L’investissement dans des actifs de transformation est également un axe stratégique important ; LDC cherche à développer l’infrastructure industrielle du continent afin d’accroître l’activité locale et celle du groupe dans la région Afrique. Ce développement est indispensable pour conserver la possibilité d’arbitrer, obtenir des informations critiques, développer et maintenir les volumes de vente, sécuriser la chaîne de valeur de bout en bout et faire face à la complexité croissante des marchés et de l’environnement réglementaire. Enfin, il faut renforcer les partenariats à long terme avec les leaders locaux pour appréhender au mieux les réalités du contexte régional. Ces partenariats se nouent aussi bien au niveau public que privé, en communiquant avec les pouvoirs publics et les multiples entités commerciales locales. La forte présence régionale du groupe est étendue et confortée par ses partenaires locaux qui apportent une présence physique, une expérience de management local et un réseau élargi.

Le coup de semonce de la crise alimentaire de 2008 a fait prendre conscience aux dirigeants d’Afrique subsaharienne de l’urgence d’une transformation en profondeur du secteur, afin de réduire les fluctuations de prix et de l’offre, d’atténuer les inefficacités du marché et d’accroître la production agricole. Si des contraintes importantes demeurent, les améliorations sont notables. La rapide montée en puissance de la classe moyenne, l’existence de banques régionales ayant une couverture panafricaine, les efforts des pouvoirs publics pour attirer les investissements et les compétences du secteur privé, ainsi que la rapide expansion d’un système de distribution formalisé sont autant de raisons d’espérer. Pour l’Afrique subsaharienne, le grand défi pour les dix ans à venir sera de s’affranchir de sa dépendance à l’égard des importations. Les acteurs du secteur qui sauront innover et qui pourront réaliser des investissements agricoles de grande ampleur ont un rôle majeur à jouer dans cette évolution.
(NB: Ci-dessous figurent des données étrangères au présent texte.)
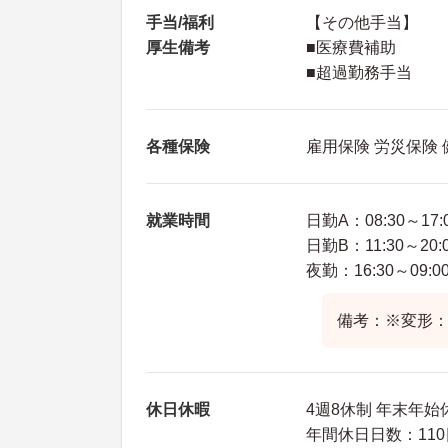
手当/福利
【その他手当】
厚生備考
■医療費補助
■超過勤務手当
各種保険
雇用保険 労災保険
就業時間
日勤A：08:30～17:
日勤B：11:30～20:
夜勤：16:30～09:0
備考：※変形：
休日休暇
4週8休制 年末年始
年間休日日数：110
Pour cela, le régime foncier doit être réformé pour autoriser la propriété privée et faire entrer la terre dans le secteur marchand.
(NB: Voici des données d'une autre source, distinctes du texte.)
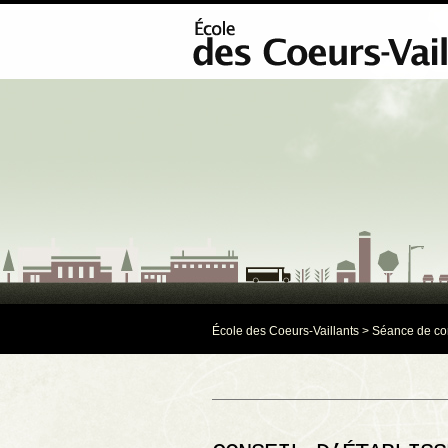
École des Coeurs-Vaillants
>
Séance de co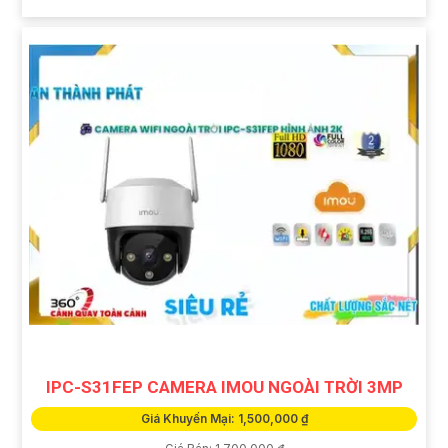
IPC-S31FEP CAMERA IMOU NGOÀI TRỜI 3MP
Giá Khuyến Mại: 1,500,000 ₫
Il est impératif de développer les flux commerciaux nationaux et régionaux pour réduire l’exposition de l’Afrique aux fluctuations de l’offre et des prix des denrées alimentaires et stimuler les recettes d’exportation. Mais il faut pour cela réduire les distorsions de marché induites par les pouvoirs publics et assurer un soutien continu aux entités économiques interrégionales. Pour autant que les gouvernements de la région réalisent ces réformes volontaristes (favorables, en particulier, au secteur privé), l’Afrique subsaharienne pourrait bien connaître dans les années à venir une croissance aussi remarquable que celle de l’Amérique latine dans les années 1980.

Note de bas de page :

¹Il s’agit d’indemnités que l’affréteur doit au propriétaire du navire quand le temps de chargement ou de déchargement dépasse le temps prévu dans le contrat.

Références / Banque mondiale, 2011. Agir pour les entrepreneurs, Doing Business 2011 / FAO, 2009. Forum d’experts de haut niveau. How to Feed the World 2050, octobre. / FAO, 2010. Database. / McKinsey, 2010. Lions on the move, the progress and potential of African economies, rapport, juin. / ONU-Habitat, 2010. State of the World Cities 2010/2011: Bridging the Urban Divide, mars. / ONU, 2010. Département des affaires économiques et sociales, Division de la population. World  Urbanization Prospects: The 2009 Revision / The Economist, 2011. Africa’s growing middle class, pleased to be bourgeois, article de presse, 12 mai. / USDA, 2010. Données de la FAO et du PAM.